▶ QUESTIONS:
a – Answer these questions using the forum thread on rising house prices:
(i) In which newspaper did Robert Shiller's article appear?
(ii) What capital gains tax rate does W200 propose on profits from selling a house within two years?
(iii) What reason does Chris give for why less money tied up in real estate helps the economy?
b – From the forum thread on rising house prices, quote the passage word for word, starting with "## Spear (4" and going on through "to low prices.".
c – List every name that appears as the author of a post in the forum thread on rising house prices.

▶ SELECTED EXCERPT:
►
# Are rapidly rising house prices a good thing?



## Brendan Burgess (23 Apr 2012)

Robert Shiller has a good article in the Financial Times

The Property Predicament




> The idea that rapidly rising home prices are positive is often based on unrealistic expectations
> 
> ​What  would happen if, as so many people are hoping, home prices were to go  up dramatically again as they did in the early 2000s? Would such a  change really benefit society?



I thought that this had been discussed on askaboutmoney but I couldn't find it.


----------



## Chris (3 May 2012)

I guess it may not have been discussed as such a discussion could quickly result in speculation on where house prices are going.

My opinion is that the cheaper house prices are the better, but the price should only be set by market forces of supply and demand. This has two main benefits for the economy and society:
1) Cheaper house prices generally benefit everyone, as everyone needs to live somewhere, whether through owning a house or renting. Cheaper accommodation costs are especially beneficial to the poorest in society
2) Real estate is essentially unproductive, and the less money that is tied up in real estate the more is available for productive investment in the economy.

I think many people all over the world are to an extent deluded about the perceived wealth in their home; the value of which is completely irrelevant as everyone has to live somewhere.


----------



## dewdrop (3 May 2012)

I feel very many people are deeply depressed at the continuous drop in house prices reported in the media monthly and any little uplift might help to lift the gloom.


----------



## Spear (4 May 2012)

Chris said:


> I guess it may not have been discussed as such a discussion could quickly result in speculation on where house prices are going.
> 
> My opinion is that the cheaper house prices are the better, but the price should only be set by market forces of supply and demand. This has two main benefits for the economy and society:
> 1) Cheaper house prices generally benefit everyone, as everyone needs to live somewhere, whether through owning a house or renting. Cheaper accommodation costs are especially beneficial to the poorest in society
> ...



Chris, although your points are well made, you didn't address the thesis in the article.The article was about rising prices, as opposed to low prices.


----------



## Bronte (4 May 2012)

Chris said:


> I guess it may not have been discussed as such a discussion could quickly result in speculation on where house prices are going.
> 
> .


 
Exactly.


----------



## W200 (4 May 2012)

I wonder what the effect of massive capital gains tax on profits would have on the housing market . Would it stop the " flipping " and " gazumping " that sowed the seeds of ruin in the past ten years, when buying a house was seen as a way to make easy money as prices rose rapidly.
The idea would be to apply a capital gains tax of 95% on the profits made in selling a house within one year of purchase.
90% on the profits if selling within two years
85% 0n the profits if selling within three years and so on.
The gaps and percentages could widen as the years go on to end up with no capital gains liability after perhaps 14-20 years.
This idea is just idle speculation on my part and i will leave it up to the readers to ponder the merits / or not of such a plan.
◄
▶ INFORMATION SHOWN:
►
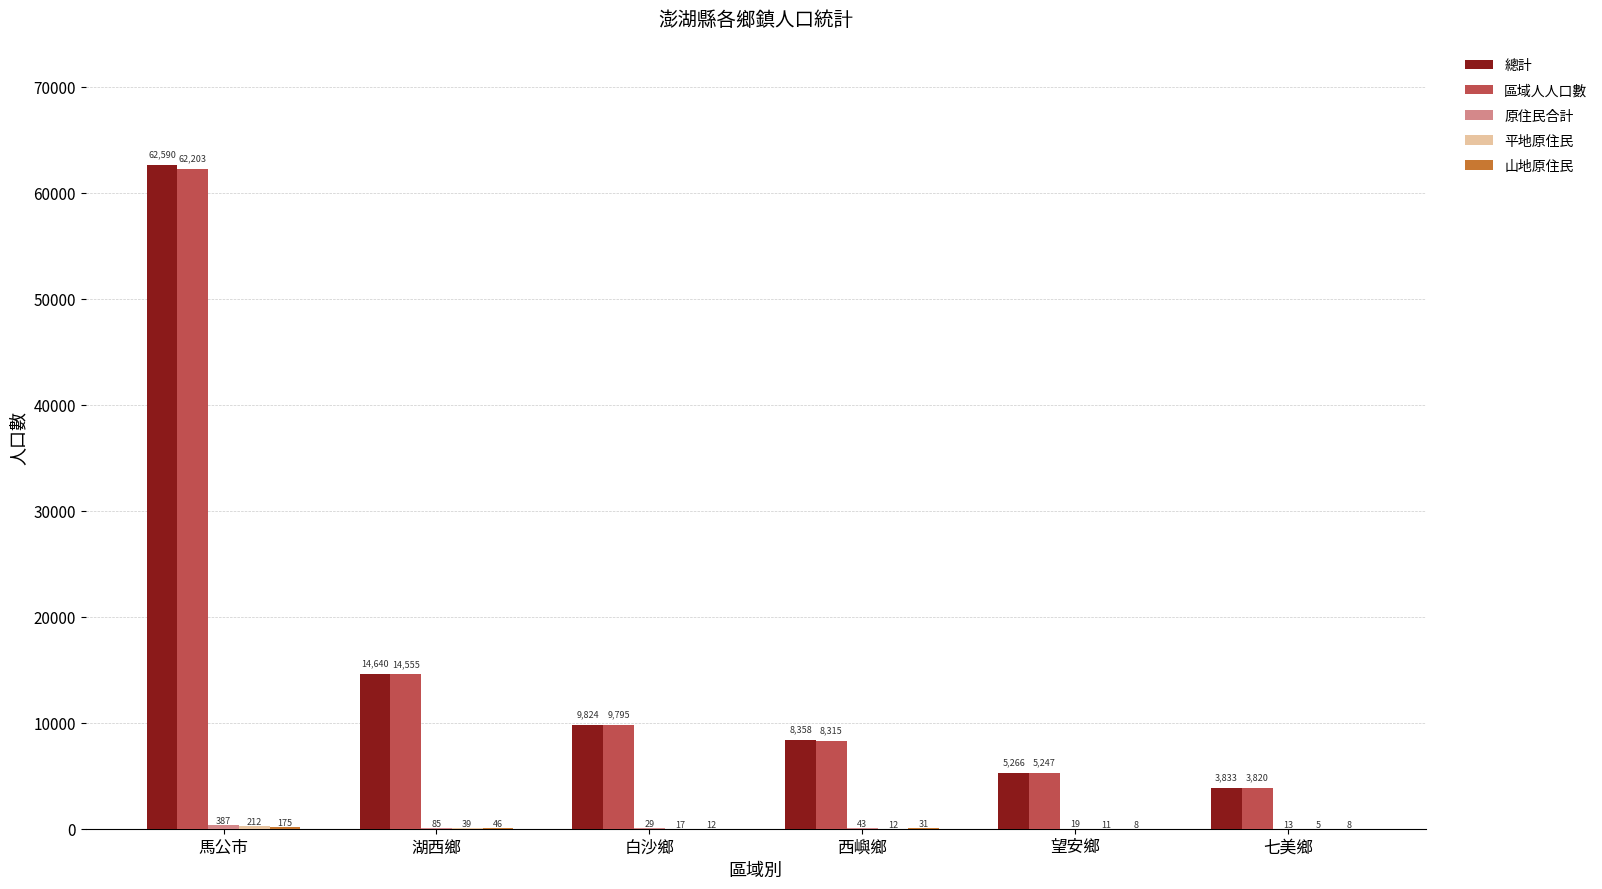

True or false: 總計 has a value of 14640 at 湖西鄉.

True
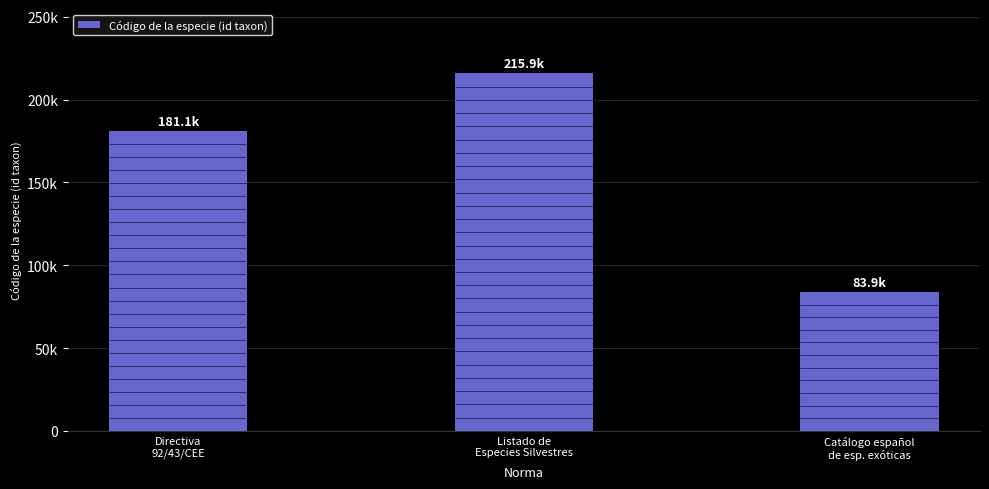

Approximately how many times larger is the value at Catálogo español
de esp. exóticas compared to Directiva
92/43/CEE?

0.5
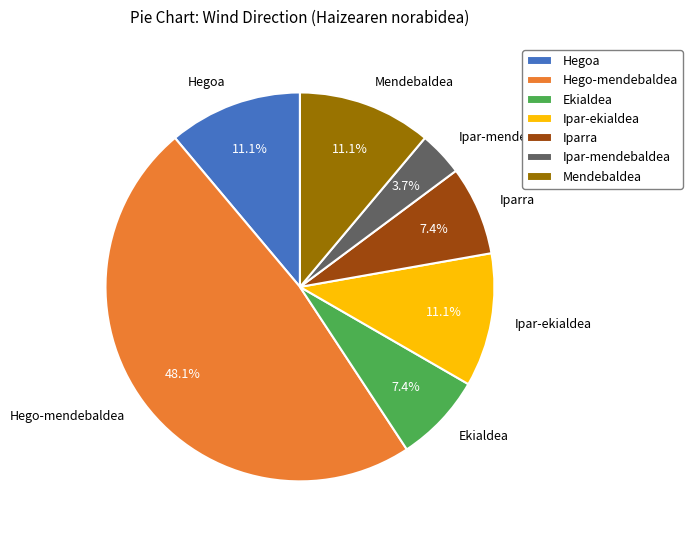

Does Mendebaldea account for over 50% of the chart?

No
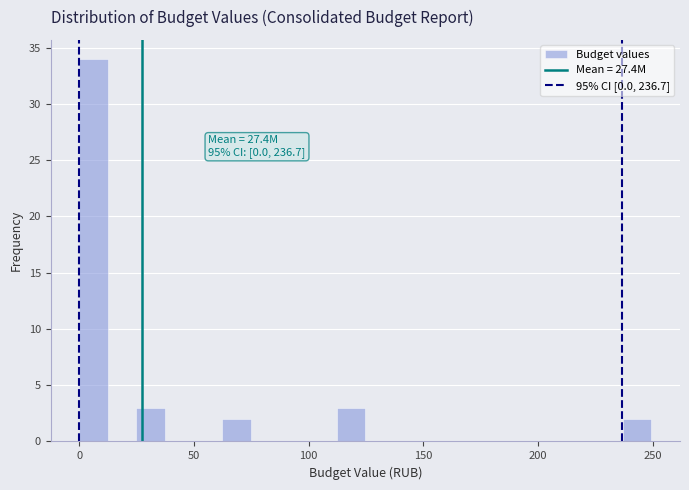

Read against the x-axis, roughly where is the centre of the tallest bar?

5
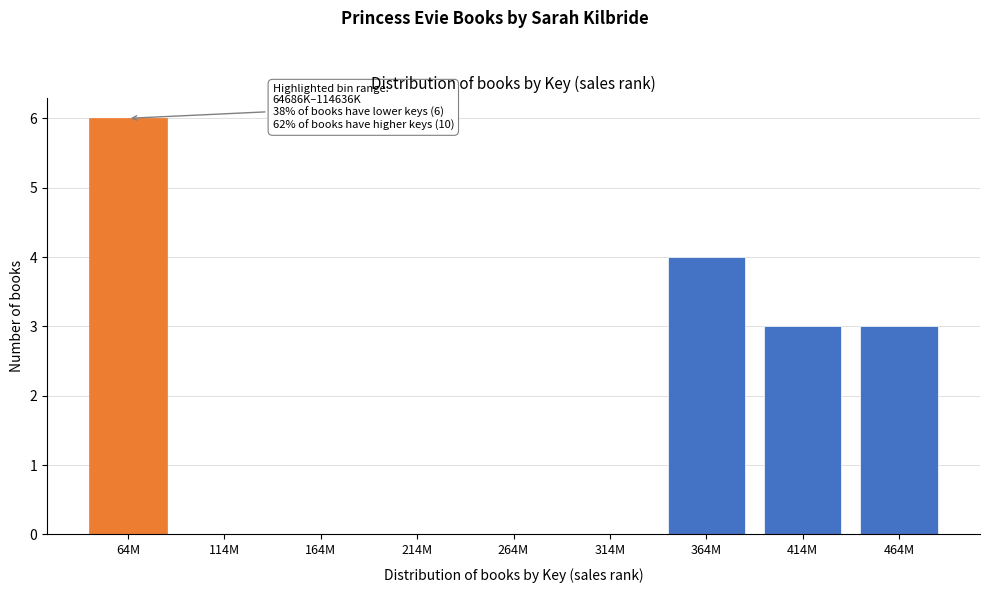

Reading right to left, transcribe all the data shown in this chart.

464M=3	414M=3	364M=4	314M=0	264M=0	214M=0	164M=0	114M=0	64M=6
◄
▶ ANSWERS:
a –
(i) The Financial Times.
(ii) 90%.
(iii) Real estate is essentially unproductive, so less money tied up in it leaves more available for productive investment in the economy.

b –
## Spear (4 May 2012)

Chris said:


> I guess it may not have been discussed as such a discussion could quickly result in speculation on where house prices are going.
> 
> My opinion is that the cheaper house prices are the better, but the price should only be set by market forces of supply and demand. This has two main benefits for the economy and society:
> 1) Cheaper house prices generally benefit everyone, as everyone needs to live somewhere, whether through owning a house or renting. Cheaper accommodation costs are especially beneficial to the poorest in society
> ...



Chris, although your points are well made, you didn't address the thesis in the article.The article was about rising prices, as opposed to low prices.

c –
Brendan Burgess
Chris
dewdrop
Spear
Bronte
W200